Dyrektywa z 1976 r. w sprawie jakości wody w kąpieliskach określa standardy jakości wód słodkich i przybrzeżnych (z wyjątkiem pływalni) w celu ochrony środowiska i zdrowia osób kąpiących się. Nowa wersja tej dyrektywy (z 2006 r.) ma na celu uproszczenie standardów jakości wody w kąpieliskach, usprawnienie systemów zarządzania kąpieliskami i przekazywania społeczeństwu informacji o kąpieliskach oraz usprawnienie programów monitorowania jakości wody.

Ramowa dyrektywa wodna z 2000 r. przedstawia nowy plan zarządzania zasobami wodnymi przy uwzględnieniu dorzeczy. Dyrektywa ta różni się od pozostałych tym, że powstała dopiero po wysłuchaniu opinii osób zainteresowanych tematem.

Celem dyrektywy w sprawie zapobiegania powodziom z 2006 r. jest ograniczenie wynikających z powodzi zagrożeń dla zdrowia ludzkiego, środowiska, infrastruktury i majątku oraz zarządzanie tymi zagrożeniami.

Komisja Europejska przedstawiła również ambitną strategię mającą na celu skuteczniejszą ochronę środowiska morskiego w Europie. Celem strategii tematycznej dotyczącej ochrony i zachowania środowiska morskiego jest zapewnienie do 2021 r. wysokiego poziomu ekologicznej czystości europejskich wód morskich oraz ochrona bazy zasobów naturalnych, od której zależy związana z morzem działalność gospodarcza i społeczna[5].

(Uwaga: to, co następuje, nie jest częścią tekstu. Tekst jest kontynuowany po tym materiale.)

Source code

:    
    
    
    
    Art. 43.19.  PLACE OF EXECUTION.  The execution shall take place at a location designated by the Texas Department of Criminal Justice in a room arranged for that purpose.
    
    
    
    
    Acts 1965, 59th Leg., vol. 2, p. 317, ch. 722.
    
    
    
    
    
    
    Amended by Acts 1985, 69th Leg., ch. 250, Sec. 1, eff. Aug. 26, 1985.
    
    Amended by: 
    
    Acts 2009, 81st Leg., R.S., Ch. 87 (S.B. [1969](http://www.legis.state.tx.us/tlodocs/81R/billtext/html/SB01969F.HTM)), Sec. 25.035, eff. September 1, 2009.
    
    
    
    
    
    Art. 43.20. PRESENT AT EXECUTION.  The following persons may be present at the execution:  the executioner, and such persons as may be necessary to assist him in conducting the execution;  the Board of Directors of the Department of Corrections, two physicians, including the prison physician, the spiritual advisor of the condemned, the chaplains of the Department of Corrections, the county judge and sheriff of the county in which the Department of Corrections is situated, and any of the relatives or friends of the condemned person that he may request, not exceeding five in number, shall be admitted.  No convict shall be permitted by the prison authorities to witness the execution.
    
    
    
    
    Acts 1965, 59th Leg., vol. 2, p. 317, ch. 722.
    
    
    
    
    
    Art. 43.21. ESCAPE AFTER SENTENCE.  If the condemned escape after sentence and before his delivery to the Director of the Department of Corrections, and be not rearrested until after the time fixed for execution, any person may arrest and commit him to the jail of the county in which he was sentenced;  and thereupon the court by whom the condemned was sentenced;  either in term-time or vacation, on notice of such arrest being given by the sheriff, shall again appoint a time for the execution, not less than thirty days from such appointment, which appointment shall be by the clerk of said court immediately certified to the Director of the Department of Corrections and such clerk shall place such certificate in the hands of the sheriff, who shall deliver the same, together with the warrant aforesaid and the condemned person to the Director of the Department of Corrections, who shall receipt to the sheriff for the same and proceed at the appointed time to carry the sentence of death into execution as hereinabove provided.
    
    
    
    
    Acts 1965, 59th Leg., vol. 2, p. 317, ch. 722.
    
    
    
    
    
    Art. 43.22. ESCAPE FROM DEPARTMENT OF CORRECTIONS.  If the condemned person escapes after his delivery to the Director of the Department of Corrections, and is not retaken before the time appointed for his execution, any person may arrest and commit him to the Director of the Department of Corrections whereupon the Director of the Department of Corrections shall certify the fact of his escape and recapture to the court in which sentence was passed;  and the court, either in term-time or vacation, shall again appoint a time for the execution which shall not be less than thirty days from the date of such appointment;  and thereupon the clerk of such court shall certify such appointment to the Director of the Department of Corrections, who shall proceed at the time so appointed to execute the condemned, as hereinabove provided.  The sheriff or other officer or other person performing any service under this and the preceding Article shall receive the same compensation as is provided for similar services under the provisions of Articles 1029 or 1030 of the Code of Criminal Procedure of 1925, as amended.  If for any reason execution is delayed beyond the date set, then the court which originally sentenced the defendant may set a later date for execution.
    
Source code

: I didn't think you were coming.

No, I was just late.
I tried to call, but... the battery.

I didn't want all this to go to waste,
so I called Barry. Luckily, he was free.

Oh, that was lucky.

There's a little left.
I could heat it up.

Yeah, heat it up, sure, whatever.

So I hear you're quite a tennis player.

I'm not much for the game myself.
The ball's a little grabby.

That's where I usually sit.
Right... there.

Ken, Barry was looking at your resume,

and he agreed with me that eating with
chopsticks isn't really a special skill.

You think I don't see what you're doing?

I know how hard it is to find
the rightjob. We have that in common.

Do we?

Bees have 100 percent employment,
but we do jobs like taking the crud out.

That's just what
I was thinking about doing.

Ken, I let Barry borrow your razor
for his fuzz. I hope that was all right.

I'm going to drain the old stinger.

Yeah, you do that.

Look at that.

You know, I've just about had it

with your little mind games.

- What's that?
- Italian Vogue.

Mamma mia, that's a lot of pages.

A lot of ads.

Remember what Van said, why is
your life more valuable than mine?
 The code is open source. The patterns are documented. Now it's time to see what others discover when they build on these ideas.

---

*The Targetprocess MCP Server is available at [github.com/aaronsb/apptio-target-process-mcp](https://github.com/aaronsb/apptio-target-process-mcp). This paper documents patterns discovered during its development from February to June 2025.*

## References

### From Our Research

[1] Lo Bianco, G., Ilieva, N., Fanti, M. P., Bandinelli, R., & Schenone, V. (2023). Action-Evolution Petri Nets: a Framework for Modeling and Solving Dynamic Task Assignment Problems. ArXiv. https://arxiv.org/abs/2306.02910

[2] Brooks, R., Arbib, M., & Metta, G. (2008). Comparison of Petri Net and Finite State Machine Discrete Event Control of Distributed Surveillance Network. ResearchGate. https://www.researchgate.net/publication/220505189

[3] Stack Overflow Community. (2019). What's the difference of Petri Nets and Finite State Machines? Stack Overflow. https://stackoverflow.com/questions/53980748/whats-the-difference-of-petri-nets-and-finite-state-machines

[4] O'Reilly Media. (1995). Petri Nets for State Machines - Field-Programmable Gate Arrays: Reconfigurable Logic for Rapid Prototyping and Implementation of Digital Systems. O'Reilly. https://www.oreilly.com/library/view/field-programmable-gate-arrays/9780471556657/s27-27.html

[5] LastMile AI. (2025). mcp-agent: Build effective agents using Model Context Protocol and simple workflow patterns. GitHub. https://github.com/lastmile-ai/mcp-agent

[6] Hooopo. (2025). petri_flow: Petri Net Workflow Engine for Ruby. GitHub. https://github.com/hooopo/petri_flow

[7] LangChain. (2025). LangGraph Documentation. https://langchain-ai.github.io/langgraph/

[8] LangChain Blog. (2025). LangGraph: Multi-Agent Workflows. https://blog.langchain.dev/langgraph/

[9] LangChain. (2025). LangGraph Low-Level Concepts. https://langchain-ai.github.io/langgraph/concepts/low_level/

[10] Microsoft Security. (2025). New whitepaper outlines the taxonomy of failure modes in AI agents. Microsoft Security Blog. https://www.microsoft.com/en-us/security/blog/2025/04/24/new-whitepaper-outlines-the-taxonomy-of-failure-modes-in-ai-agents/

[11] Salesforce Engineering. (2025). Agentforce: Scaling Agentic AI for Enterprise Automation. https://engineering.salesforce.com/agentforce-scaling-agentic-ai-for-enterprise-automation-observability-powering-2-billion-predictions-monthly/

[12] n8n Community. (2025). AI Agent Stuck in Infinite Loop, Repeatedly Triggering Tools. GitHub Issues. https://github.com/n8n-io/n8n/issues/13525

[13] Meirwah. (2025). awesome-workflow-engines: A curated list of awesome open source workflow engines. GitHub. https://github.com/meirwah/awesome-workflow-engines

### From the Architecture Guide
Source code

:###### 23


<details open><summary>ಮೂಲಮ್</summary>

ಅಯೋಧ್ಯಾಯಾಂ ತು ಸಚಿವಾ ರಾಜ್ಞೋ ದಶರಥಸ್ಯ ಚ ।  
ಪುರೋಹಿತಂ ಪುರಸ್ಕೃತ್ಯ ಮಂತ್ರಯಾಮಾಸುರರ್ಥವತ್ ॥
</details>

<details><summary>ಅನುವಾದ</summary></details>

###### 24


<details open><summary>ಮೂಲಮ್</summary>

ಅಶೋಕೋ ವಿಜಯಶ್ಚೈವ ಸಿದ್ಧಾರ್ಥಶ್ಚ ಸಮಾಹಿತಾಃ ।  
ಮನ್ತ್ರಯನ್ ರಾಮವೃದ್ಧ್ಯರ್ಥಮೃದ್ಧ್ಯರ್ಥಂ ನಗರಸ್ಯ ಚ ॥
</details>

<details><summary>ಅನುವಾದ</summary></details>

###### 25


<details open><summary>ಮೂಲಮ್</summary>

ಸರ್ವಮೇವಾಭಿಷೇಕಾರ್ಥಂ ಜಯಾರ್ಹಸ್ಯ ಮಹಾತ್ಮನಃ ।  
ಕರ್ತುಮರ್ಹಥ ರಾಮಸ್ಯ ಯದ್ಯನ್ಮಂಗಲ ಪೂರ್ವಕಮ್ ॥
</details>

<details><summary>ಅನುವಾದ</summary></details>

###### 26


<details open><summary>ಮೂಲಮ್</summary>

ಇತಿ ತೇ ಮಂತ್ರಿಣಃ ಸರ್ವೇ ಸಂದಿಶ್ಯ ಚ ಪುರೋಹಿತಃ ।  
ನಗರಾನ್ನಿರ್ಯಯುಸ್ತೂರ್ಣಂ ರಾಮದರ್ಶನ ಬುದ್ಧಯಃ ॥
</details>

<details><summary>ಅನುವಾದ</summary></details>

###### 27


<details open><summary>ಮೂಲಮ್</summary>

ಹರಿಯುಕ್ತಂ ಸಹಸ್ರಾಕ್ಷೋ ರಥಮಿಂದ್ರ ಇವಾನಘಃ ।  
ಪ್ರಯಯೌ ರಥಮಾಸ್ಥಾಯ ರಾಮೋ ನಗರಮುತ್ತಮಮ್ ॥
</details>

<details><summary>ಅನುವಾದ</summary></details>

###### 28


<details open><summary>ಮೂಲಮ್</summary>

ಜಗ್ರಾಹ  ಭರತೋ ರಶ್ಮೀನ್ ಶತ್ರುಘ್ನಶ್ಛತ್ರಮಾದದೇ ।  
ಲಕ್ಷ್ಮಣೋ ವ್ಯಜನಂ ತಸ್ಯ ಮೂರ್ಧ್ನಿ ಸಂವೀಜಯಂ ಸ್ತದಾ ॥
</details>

Wzajemne wsparcie: Unia Europejska i jej obywatele

Unia Europejska nie tylko wprowadza nowe przepisy prawne, lecz również podejmuje szereg działań na różnych szczeblach. Na przykład podczas światowego szczytu w sprawie zrównoważonego rozwoju w 2002 r. zainicjowano unijną „Inicjatywę Wodną”. Inicjatywa ta ma przyczynić się do osiągnięcia szeregu celów (tzw. „milenijnych celów rozwoju” ) związanych z dostępnością i wykorzystaniem wody i infrastruktury sanitarnej. Jednym z priorytetów jest zmniejszenie o połowę do 2015 r. liczby osób, które, również ze względów finansowych, nie mają dostępu do bezpiecznej wody pitnej lub odpowiedniej infrastruktury sanitarnej[6].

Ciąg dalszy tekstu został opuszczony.